AccessMyLibrary provides FREE access to over 30 million articles from top publications available through your library.

THE BATTLE FOR LEBANON.

The New Yorker

| August 07, 2006 | Anderson, Jon Lee | COPYRIGHT 2006 All rights reserved. Reproduced by permission of The Condé Nast Publications Inc. This material is published under license from the publisher through the Gale Group, Farmington Hills, Michigan.  All inquiries regarding rights should be directed to the Gale Group. (Hide copyright information)Copyright

On a deceptively peaceful afternoon in the last week of July, Ali Fayyad, a Hezbollah strategist, puffed on a cigar and spooned up a dish of ice cream. Three scoops: chocolate, vanilla, and strawberry. We were sitting in Lina's Cafe, on Rue Hamra, in downtown Beirut. For eleven days, the city had been shuttered, nearly empty of people and traffic, as the Israeli military pounded Beirut's southern suburbs and the south of the country, where Hezbollah, the "Party of God," had dug its tunnels and bunkers and stored thousands of Iranian-built missiles. Bridges, tunnels, roads, and apartment buildings lay in ruins, and almost three-quarters of a million Lebanese had fled their homes in fear. But for the moment, at least, Ali Fayyad ate his ice cream in peace. Some of the shops were open, and more people were out on the street, because Condoleezza Rice was in town to meet with the Lebanese leadership and everyone figured--rightly––that the Israelis would hold fire over downtown Beirut until she left.

Fayyad is a burly man in his forties. As a member of the Hezbollah politburo, he is close to the group's supreme leader, Sheikh Hassan Nasrallah, and everything he told me at Lina's, about the cross-border abduction of two Israeli soldiers and the killing of eight others on July 12th, and the all-out armed conflict that followed, was an authorized version. "Our aim is to get Israel to return Lebanese lands"--he meant Shebaa Farms, a small strip of land occupied by Israel since 1967--"and to release three of our prisoners," Fayyad said. "One of the prisoners has been held for almost thirty years." He was referring to Samir Kuntar, a Lebanese man who, in 1979, killed an Israeli man and his four-year-old daughter. (Another daughter, who was two, was accidentally smothered when her mother tried to keep her quiet in the crawl space where they were hiding.)

▬▬▬▬▬▬▬▬▬▬

» WHAT YOU NEED TO DO
a – Count the lines in the records that contain the string "place", treating case as significant, and give only that number.
b – Please carry the article about the battle for Lebanon forward, starting after its final sentence.

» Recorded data
▬▬▬▬▬▬▬▬▬▬

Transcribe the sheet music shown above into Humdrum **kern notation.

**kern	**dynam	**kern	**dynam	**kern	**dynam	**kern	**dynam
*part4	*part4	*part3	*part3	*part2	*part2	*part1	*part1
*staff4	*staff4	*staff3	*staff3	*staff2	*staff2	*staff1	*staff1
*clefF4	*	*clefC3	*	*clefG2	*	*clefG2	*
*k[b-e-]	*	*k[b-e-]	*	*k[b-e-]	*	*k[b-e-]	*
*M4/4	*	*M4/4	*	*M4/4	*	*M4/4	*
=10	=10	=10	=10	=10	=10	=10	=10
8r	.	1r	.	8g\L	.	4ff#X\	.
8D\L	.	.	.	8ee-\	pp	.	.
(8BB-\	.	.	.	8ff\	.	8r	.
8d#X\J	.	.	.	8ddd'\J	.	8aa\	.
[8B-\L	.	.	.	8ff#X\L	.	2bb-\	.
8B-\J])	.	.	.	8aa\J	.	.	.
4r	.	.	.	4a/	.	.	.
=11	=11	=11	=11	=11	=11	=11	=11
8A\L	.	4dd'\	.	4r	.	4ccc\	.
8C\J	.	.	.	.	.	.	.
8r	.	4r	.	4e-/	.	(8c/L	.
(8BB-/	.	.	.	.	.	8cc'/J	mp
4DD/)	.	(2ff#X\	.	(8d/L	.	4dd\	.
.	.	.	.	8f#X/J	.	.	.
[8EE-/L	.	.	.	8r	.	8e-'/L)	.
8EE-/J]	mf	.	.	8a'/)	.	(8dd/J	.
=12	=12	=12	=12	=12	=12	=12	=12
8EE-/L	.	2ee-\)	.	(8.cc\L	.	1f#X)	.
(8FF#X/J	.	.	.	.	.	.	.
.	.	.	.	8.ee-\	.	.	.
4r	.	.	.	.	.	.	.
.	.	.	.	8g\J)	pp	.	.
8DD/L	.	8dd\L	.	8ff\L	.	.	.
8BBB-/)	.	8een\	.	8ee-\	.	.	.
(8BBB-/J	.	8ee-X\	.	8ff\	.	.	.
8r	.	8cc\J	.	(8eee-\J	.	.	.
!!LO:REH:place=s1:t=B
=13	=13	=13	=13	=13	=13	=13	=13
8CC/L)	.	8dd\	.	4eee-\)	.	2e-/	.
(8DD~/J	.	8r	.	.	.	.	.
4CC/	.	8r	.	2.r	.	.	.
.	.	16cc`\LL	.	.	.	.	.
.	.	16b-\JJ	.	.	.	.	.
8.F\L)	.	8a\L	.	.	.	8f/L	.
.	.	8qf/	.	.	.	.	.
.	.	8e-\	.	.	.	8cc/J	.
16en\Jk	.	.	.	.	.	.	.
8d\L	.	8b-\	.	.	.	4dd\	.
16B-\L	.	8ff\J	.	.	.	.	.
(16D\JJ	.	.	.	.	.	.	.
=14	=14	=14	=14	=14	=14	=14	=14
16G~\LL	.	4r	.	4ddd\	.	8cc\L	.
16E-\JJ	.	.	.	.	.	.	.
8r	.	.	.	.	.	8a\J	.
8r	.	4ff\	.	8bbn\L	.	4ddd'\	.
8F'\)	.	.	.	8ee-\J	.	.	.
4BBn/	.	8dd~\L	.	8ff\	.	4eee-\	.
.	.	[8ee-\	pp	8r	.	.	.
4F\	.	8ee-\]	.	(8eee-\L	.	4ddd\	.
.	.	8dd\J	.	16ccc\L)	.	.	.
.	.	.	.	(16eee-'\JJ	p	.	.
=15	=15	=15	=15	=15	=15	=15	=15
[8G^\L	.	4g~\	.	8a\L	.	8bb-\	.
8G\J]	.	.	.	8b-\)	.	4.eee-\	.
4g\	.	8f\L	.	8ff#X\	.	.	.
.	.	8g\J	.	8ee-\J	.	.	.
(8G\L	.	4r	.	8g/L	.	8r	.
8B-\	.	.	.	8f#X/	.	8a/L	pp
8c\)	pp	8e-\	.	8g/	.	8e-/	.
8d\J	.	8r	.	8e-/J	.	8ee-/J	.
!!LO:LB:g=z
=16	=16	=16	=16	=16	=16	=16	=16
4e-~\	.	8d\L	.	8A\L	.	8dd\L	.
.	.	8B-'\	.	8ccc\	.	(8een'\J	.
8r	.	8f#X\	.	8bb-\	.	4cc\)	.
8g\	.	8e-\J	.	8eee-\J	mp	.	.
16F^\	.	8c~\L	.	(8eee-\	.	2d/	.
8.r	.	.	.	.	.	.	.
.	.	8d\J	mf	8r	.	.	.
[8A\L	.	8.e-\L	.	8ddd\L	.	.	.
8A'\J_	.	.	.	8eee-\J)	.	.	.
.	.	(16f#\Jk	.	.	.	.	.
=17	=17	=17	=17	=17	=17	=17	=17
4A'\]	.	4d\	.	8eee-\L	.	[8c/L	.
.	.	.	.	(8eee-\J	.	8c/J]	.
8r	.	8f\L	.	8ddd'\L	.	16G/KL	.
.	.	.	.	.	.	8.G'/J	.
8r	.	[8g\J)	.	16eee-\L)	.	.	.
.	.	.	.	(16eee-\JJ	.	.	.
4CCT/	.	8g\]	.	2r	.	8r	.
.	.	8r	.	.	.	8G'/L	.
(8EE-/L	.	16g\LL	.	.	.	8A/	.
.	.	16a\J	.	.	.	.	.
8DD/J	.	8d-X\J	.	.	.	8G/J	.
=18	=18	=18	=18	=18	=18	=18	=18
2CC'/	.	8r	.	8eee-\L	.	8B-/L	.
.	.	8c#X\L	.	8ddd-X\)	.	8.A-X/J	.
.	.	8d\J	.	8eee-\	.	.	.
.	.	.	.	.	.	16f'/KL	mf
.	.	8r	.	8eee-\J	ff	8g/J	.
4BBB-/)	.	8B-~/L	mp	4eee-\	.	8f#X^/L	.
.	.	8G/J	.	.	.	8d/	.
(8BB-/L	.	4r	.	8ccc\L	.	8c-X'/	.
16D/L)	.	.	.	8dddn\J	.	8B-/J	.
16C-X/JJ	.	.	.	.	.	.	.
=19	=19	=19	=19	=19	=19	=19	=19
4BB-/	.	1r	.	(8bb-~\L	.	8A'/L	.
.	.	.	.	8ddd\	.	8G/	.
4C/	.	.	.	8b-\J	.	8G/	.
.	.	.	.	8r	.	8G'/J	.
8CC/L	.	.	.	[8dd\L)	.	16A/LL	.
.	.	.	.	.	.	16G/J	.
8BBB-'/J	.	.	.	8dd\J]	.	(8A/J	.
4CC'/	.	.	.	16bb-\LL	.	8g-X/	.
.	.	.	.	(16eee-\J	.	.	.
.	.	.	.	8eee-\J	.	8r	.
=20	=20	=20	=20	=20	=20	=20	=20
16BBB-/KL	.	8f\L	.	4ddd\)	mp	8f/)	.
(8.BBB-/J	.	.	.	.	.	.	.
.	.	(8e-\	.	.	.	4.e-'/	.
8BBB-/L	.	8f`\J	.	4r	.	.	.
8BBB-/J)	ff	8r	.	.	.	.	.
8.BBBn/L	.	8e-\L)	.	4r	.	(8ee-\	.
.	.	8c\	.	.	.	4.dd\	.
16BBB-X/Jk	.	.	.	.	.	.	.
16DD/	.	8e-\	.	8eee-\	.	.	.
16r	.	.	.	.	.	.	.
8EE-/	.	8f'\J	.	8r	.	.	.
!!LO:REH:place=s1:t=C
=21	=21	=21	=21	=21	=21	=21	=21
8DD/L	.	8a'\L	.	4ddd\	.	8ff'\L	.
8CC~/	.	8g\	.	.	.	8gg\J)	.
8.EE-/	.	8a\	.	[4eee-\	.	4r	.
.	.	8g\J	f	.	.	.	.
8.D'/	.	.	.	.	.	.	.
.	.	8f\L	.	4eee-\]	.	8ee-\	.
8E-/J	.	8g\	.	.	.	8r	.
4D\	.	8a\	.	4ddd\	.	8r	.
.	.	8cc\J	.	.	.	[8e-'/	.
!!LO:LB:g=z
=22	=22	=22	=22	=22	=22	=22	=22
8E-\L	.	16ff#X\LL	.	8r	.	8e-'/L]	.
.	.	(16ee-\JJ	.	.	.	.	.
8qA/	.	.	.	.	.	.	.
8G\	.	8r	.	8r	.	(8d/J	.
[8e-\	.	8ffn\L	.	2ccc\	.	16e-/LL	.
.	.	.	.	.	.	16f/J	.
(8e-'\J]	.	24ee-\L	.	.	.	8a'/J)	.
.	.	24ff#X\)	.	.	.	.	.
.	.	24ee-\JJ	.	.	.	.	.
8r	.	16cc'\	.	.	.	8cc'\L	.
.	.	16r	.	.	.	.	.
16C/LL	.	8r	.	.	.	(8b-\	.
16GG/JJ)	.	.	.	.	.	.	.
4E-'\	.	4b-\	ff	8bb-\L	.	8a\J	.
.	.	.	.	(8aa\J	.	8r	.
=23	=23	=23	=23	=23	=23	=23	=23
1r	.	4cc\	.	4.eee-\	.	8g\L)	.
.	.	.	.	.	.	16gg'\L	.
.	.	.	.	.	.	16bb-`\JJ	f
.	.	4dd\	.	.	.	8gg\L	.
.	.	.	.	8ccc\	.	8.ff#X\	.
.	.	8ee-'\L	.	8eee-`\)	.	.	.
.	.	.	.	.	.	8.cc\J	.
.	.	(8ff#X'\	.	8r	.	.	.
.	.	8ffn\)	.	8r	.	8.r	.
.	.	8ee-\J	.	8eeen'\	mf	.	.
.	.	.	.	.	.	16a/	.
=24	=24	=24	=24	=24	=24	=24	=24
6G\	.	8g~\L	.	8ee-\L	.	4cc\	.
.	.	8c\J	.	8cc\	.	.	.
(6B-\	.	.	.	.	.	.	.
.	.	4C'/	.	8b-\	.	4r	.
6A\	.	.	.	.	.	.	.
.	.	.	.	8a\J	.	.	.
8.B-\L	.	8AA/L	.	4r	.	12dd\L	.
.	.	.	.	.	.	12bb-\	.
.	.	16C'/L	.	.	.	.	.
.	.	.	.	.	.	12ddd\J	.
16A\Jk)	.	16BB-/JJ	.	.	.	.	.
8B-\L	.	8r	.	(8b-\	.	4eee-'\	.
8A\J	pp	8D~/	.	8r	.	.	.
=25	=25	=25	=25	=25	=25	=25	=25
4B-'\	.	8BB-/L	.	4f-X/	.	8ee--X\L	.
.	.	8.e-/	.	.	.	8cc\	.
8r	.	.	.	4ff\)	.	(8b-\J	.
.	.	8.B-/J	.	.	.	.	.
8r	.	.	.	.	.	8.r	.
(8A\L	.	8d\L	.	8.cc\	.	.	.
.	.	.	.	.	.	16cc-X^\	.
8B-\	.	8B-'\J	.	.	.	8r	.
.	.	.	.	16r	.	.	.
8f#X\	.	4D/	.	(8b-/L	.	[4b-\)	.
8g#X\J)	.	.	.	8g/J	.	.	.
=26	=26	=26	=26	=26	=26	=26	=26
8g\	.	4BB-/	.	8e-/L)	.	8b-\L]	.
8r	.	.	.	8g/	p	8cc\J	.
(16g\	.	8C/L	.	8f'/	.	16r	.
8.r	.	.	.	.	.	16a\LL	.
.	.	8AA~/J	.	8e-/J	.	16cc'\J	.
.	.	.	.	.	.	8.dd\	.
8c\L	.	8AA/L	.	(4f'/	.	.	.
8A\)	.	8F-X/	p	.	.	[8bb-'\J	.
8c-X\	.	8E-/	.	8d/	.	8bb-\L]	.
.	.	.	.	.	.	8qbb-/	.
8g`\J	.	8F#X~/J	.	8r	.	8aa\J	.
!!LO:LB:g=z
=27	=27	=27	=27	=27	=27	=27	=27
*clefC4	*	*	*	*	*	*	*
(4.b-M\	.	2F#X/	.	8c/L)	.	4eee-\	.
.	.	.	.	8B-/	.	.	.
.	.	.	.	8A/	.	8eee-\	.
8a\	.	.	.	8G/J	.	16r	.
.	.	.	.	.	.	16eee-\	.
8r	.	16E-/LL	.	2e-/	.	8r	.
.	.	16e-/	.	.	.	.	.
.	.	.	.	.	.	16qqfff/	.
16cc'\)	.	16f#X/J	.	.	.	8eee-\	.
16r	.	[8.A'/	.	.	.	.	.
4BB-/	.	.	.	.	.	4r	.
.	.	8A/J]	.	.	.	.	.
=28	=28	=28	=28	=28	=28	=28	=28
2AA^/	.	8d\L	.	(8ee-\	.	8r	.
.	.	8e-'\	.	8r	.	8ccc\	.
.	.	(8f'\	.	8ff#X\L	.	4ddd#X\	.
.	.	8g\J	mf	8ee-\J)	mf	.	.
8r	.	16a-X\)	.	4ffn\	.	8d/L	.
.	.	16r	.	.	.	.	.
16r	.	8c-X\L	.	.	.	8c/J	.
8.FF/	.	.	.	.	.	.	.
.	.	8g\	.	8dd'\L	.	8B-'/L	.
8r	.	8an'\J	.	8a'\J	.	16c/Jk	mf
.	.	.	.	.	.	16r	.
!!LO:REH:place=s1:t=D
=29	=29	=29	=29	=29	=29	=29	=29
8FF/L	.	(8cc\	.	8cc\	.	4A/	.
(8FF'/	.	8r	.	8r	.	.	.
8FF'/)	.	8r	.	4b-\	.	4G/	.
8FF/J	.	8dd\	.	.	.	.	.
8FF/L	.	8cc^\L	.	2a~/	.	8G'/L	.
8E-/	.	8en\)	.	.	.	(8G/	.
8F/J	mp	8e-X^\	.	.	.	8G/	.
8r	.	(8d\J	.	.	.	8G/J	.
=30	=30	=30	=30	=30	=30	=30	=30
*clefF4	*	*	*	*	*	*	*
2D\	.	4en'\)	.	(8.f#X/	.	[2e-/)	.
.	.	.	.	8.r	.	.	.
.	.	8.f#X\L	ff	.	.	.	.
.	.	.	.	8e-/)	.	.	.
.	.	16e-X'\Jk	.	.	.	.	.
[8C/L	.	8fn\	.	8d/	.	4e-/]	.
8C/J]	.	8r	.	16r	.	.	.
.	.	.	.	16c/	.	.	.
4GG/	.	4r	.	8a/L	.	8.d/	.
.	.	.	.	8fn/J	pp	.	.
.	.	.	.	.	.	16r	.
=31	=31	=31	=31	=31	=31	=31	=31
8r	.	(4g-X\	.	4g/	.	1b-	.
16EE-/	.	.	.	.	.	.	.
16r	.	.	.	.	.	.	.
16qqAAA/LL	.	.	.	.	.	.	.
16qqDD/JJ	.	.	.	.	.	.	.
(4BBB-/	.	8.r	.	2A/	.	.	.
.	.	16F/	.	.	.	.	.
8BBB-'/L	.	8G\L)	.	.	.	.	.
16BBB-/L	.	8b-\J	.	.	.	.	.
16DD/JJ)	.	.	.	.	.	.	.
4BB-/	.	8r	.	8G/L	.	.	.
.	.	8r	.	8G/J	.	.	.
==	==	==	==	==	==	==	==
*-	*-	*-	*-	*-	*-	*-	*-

▬▬▬▬▬▬▬▬▬▬

» RESULTS OF THE EXERCISE
a – 3

b –
"We've made many efforts to have them returned, and have tried everything, including diplomacy, with no results," Fayyad said. "So we were left with no other choice but to kidnap Israeli soldiers. The idea was 'prisoners for prisoners.' And we have exchanged prisoners with Israel in the past."

If that really was Hezbollah's plan, it went wrong from the beginning. Tensions were already high, because of the Hamas kidnapping of an Israeli soldier in Gaza, two weeks earlier, and Israel responded with bombing raids, including one, the next day, on Beirut's airport. That night, a rocket fired from Hezbollah territory hit Haifa, and more missiles, in both directions, soon followed, resulting in casualties and the threat of regional war.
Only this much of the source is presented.